Above all else, the first step towards combatting youth homelessness is eliminating the stigma that surrounds it — along with any notion that homeless youth have themselves to blame, when in truth, all signs point towards larger factors entirely beyond any individual’s control.

And why, in particular, does youth homelessness matter? 

“A strategy to address youth homelessness will not simply result in fewer people who experience homelessness, but rather, contribute to the longer-term reduction in poverty within the province,” states a 2015 report from York University’s Canadian Observatory on Homelessness.

As students in downtown Toronto, we encounter homeless people on a daily basis. With the rising cost of post-secondary education, many of us do not have the money to spare. Nonetheless, for those that wish to make a difference, however small, there are other ways to help.

At U of T, student clubs like Street Patrol try to do their part. Organized by the Newman Catholic Students Club, Street Patrol is a group that not only delivers packages of sandwiches, clothing, and other supplies to the homeless, but also engages with them in meaningful conversation. Street Patrol’s monthly gatherings welcome newcomers. If you would like to donate or take part, check out the U of T Newman Catholic Student Club on Facebook.

In the city as a whole, not-for-profit organizations like The Trek for Teens Foundation do important work. Founded in 2007 (with help from the Rotary Club of Etobicoke), Trek for Teens raises money and awareness for homeless youth in local communities. To date, it has raised over $66 000 in funds and in-kind donations for local shelters through the efforts of volunteers and participants. Run by youth, Trek for Teens has engaged thousands of young people across Canada.

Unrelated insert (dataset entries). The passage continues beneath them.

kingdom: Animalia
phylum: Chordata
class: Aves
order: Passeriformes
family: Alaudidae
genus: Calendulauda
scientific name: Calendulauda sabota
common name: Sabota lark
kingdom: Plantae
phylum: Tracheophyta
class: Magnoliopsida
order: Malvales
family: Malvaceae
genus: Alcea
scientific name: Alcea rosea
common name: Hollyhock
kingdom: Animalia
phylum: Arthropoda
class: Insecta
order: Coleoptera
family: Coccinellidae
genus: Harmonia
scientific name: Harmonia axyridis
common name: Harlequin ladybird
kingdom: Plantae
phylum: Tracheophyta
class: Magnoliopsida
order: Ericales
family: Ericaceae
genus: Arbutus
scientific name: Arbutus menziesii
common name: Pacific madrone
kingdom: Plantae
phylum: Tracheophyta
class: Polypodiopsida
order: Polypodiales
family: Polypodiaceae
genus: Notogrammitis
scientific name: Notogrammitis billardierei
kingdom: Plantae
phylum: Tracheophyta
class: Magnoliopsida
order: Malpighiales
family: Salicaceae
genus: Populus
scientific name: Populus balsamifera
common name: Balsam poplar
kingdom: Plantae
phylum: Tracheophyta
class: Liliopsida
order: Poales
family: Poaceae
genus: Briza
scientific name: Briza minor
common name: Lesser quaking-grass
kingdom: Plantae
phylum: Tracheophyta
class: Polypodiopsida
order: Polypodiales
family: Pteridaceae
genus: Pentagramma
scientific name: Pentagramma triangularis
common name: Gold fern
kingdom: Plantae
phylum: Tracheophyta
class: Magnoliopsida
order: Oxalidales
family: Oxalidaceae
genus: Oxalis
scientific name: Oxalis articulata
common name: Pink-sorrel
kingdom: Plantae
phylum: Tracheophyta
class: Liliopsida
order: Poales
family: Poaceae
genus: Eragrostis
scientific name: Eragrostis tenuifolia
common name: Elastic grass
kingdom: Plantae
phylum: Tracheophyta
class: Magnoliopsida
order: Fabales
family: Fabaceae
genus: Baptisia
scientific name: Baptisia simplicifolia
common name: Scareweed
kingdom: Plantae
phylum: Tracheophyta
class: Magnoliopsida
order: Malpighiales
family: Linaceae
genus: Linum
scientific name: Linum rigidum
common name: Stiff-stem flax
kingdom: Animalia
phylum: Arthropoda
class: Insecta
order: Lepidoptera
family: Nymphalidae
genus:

Alex Wichert (The Mike’s 2015-2016 Sports Editor) serves as Trek for Teens’ Director of Media & Advertising, in addition to being on its Board of Directors. Among other duties, he deals with promotion, branding, and outreach; basically, he manages Trek for Teens’  public presence.

“Youth homelessness is often overlooked or misrepresented in common sentiments because of its stigmatization,” says Wichert. “It [also] affects more people than one might think.” 

According to Wichert, the topic of youth homelessness, compared to “other equally worthy causes,” does not receive nearly as much “attention and effort” as it deserves.

Trek for Teens holds numerous events across the city and on-campus, and is always looking for fresh faces — volunteers and student leaders alike. If you’d like to get involved with Trek for Teens in some capacity, visit trekforteens.com/contact. You can also reach them through their U of T affiliate, student-run Trek for Teens Club.

You can only shove so many people into the closet before the door breaks; making homelessness less visible doesn’t make it go away. Right now, we’ve got a crisis, and Ontario’s hands are dirty. Now there, is a conversation worth having.

In order to approach youth homelessness properly, our understanding of its causes needs to shift. As uncomfortable as it might seem, let’s start a dialogue. At the absolute least, the Safe Streets Act has got to go.

*Statistics drawn from Covenant House Toronto (unless otherwise specified).